Logical Fallacy – Shifting the Burden of Proof
- Admin
- Jan 14, 2023
- 4 min read
While casually reading a thread in a comments section of the James Webb Space Telescope page, I saw a clear example of a logical fallacy which will make for an easy and short post. The point of stating the obvious here, as some will see it, is that these flaws in arguments are not always obvious to people. Furthermore, they can be much more subtle and found within topics that matter to public health too. These mistakes in reasoning in fact permeate every and any topic, and they are inherently the kinds of problems which stunt ‘debates’ or productive, truthful discourse.
Dark Matter: Context
The example I’m using is brief and clear, but this first part gives context to the exchange.
Commenter A:

The part to take issue with is:
“Just like Dark Matter being proven to not exist, yet many still think it exists.”
They seem to have decided they know this for certain. One assumption they make is that dark matter was ever an established and defined substance. It never was, and still isn’t. Dark matter is a placeholder term accounting for something we don’t yet know (be that an all new phenomenon or a modification to the standard laws of general relativity). As a placeholder, it could most plausibly explain the effects we have observed, which would be consistent with all current observations.
Do many ‘still think it exists’? Well not as resolutely as he puts it. That is, physicists haven’t identified ‘it’ but rather point out that ‘all the data suggests an unknown phenomenon which would in theory account for what all our observations seem to infer’.
Not a snappy line, but that’s why you can’t sum it up as simply as the commenter does. In short, when the scientific community accepts the likely existence of dark matter, they are not claiming to have defined it; just that there is something there which must be affecting the stuff we can see, which we haven’t been able to account for (after all other known phenomena is accounted for).
Right, now that bit is done, onto the specific fallacy.
The Logical Fallacy(s)
Commenter B:

A perfectly reasonable response, given that the comment went against the scientific consensus and threw up several unwarranted assumptions, with nothing to back it up.
The thing is, the first commenter claimed that we have proof that dark matter doesn’t exist. You can’t prove a negative though, this is basic logic. An analogy would be that while no one has ‘evidence’ or ‘proof’ that magical unicorns exist, we can all safely proceed as though they don’t, because there’s no reason to assume it.
However, with dark matter, there is fair reason to infer it. Again, ‘dark matter’ being an ‘unkown’. While no observations infer the existence of unicorns, there are scientifically consistent observations to infer the existence of an unknown influence on the cosmos.
Therefore, the second comment is a fair question, as most of the literature actually suggests the opposite of what he is claiming.
Commenter A’s response:

Here is where the switch happens.
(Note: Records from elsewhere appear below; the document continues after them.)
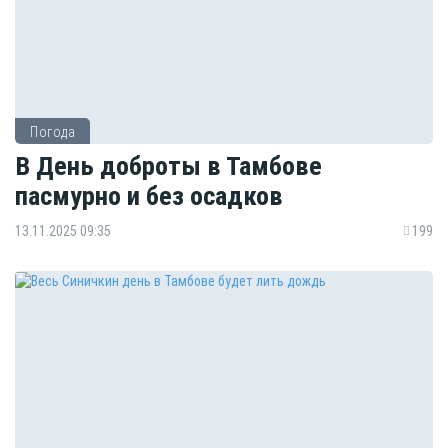
Погода
В День доброты в Тамбове
пасмурно и без осадков
13.11.2025 09:35
199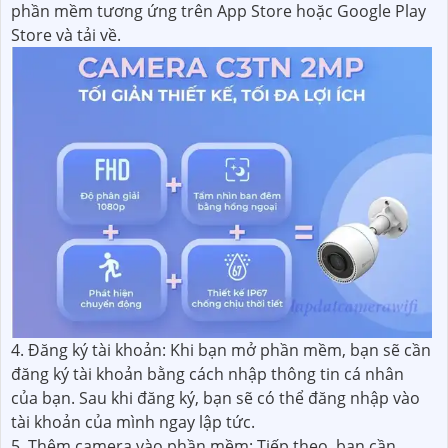
phần mềm tương ứng trên App Store hoặc Google Play
Store và tải về.
4. Đăng ký tài khoản: Khi bạn mở phần mềm, bạn sẽ cần
đăng ký tài khoản bằng cách nhập thông tin cá nhân
của bạn. Sau khi đăng ký, bạn sẽ có thể đăng nhập vào
tài khoản của mình ngay lập tức.
5. Thêm camera vào phần mềm: Tiếp theo, bạn cần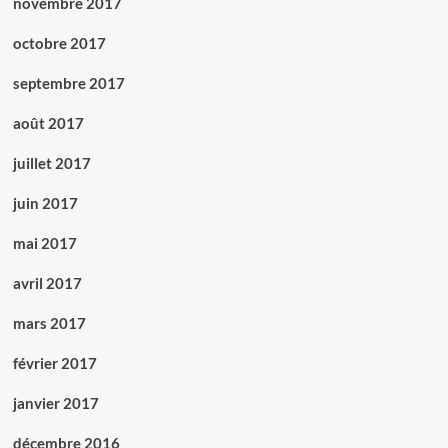
novembre 2017
octobre 2017
septembre 2017
août 2017
juillet 2017
juin 2017
mai 2017
avril 2017
mars 2017
février 2017
janvier 2017
décembre 2016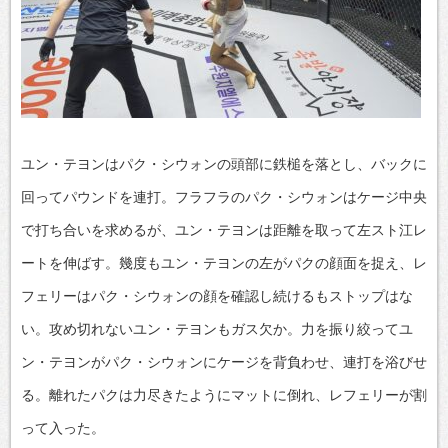
ユン・テヨンはパク・シウォンの頭部に鉄槌を落とし、バックに
回ってパウンドを連打。フラフラのパク・シウォンはケージ中央
で打ち合いを求めるが、ユン・テヨンは距離を取って左スト江レ
ートを伸ばす。幾度もユン・テヨンの左がパクの顔面を捉え、レ
フェリーはパク・シウォンの顔を確認し続けるもストップはな
い。攻め切れないユン・テヨンもガス欠か。力を振り絞ってユ
ン・テヨンがパク・シウォンにケージを背負わせ、連打を浴びせ
る。離れたパクは力尽きたようにマットに倒れ、レフェリーが割
って入った。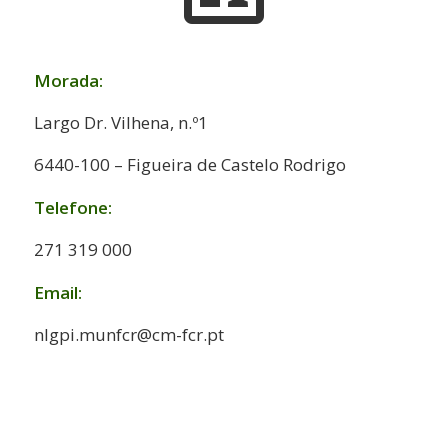
Morada:
Largo Dr. Vilhena, n.º1
6440-100 – Figueira de Castelo Rodrigo
Telefone:
271 319 000
Email:
nlgpi.munfcr@cm-fcr.pt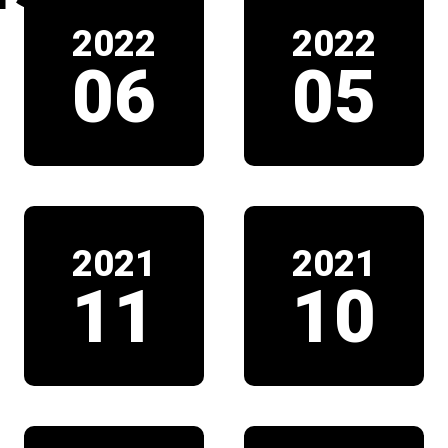
2022
2022
06
05
2021
2021
11
10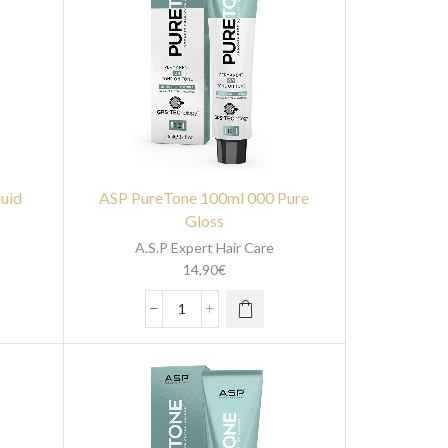
uid
ASP PureTone 100ml 000 Pure
Gloss
A.S.P Expert Hair Care
14,90
€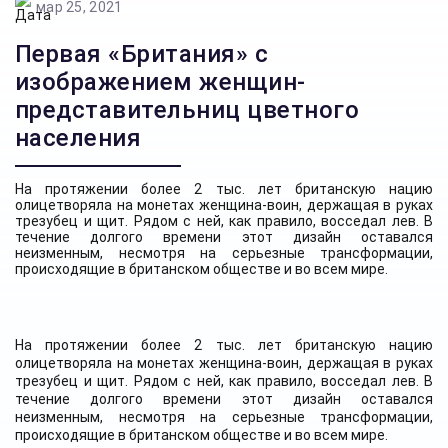
мар 25, 2021
Первая «Британия» с
изображением женщин-
представительниц цветного
населения
На протяжении более 2 тыс. лет британскую нацию
олицетворяла на монетах женщина-воин, держащая в руках
трезубец и щит. Рядом с ней, как правило, восседал лев. В
течение долгого времени этот дизайн оставался
неизменным, несмотря на серьезные трансформации,
происходящие в британском обществе и во всем мире.
На протяжении более 2 тыс. лет британскую нацию
олицетворяла на монетах женщина-воин, держащая в руках
трезубец и щит. Рядом с ней, как правило, восседал лев. В
течение долгого времени этот дизайн оставался
неизменным, несмотря на серьезные трансформации,
происходящие в британском обществе и во всем мире.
He now in fact commits two fallacies in one.
Fallacy 1 – The Burden of Proof
Definition:
He made the claim that there’s settled science disproving dark matter, but now says it’s the second persons responsibility to disprove him. This is switching the burden of proof and arguing in bad faith. They are not discussing proving that a definition of dark matter exists, they are discussing his claim that there is proof that it (whatever he assumes it is) doesn’t.
To borrow Carl Sagan for a moment, if I claim there is an invisible dragon in my garage, it is up to me to prove that – not the person I’m telling.
Fallacy 2 – The Complex Question Fallacy
Definition:
While not phrased as a question, this was the closest one I could find. They are assuming within the statement that someone argued they’d ‘proven’ the existence of dark matter, but no one made this claim.
It’s arguably a false dichotomy in that he would therefore imply that because the second commenter can’t provide a paper proving its existence, then that must mean he doesn’t need proof to conclude that it definitely doesn’t exist. But as Carl Sagan also put it:
“Absence of Evidence does not mean Evidence of Absence”
Conclusion
Despite me choosing to give some context around dark matter, you don’t need to know the first section in this post to spot the fallacy - although it helps if you already detected these errors in the first comment.
In fact, logical fallacies used in this way simply shut down conversations and offer no substance or credibility. That’s why there is no point posturing with knowledge of the topic; you have to communicate with intellectual honesty before getting into that. This is precisely why it’s as important to recognise the wrong things people say, as it is to recognise the right.
It’s no use arguing if you can’t agree on what is logically correct, on how to reason. Ignoring these rules can (and frequently does) break down further into not ‘agreeing’ on what a fact is, what constitutes strong or weak evidence, and what is not factual.
To that end, opinions, lies, and beliefs can appear ‘factual’. Trust in expertise is eroded in the public eye, and real data can be hand-waved aside to be replaced with what feels good. Truth matters. Truth is dependent on logic and reality. Correct reasoning and logic should lay the foundations of honest discussion.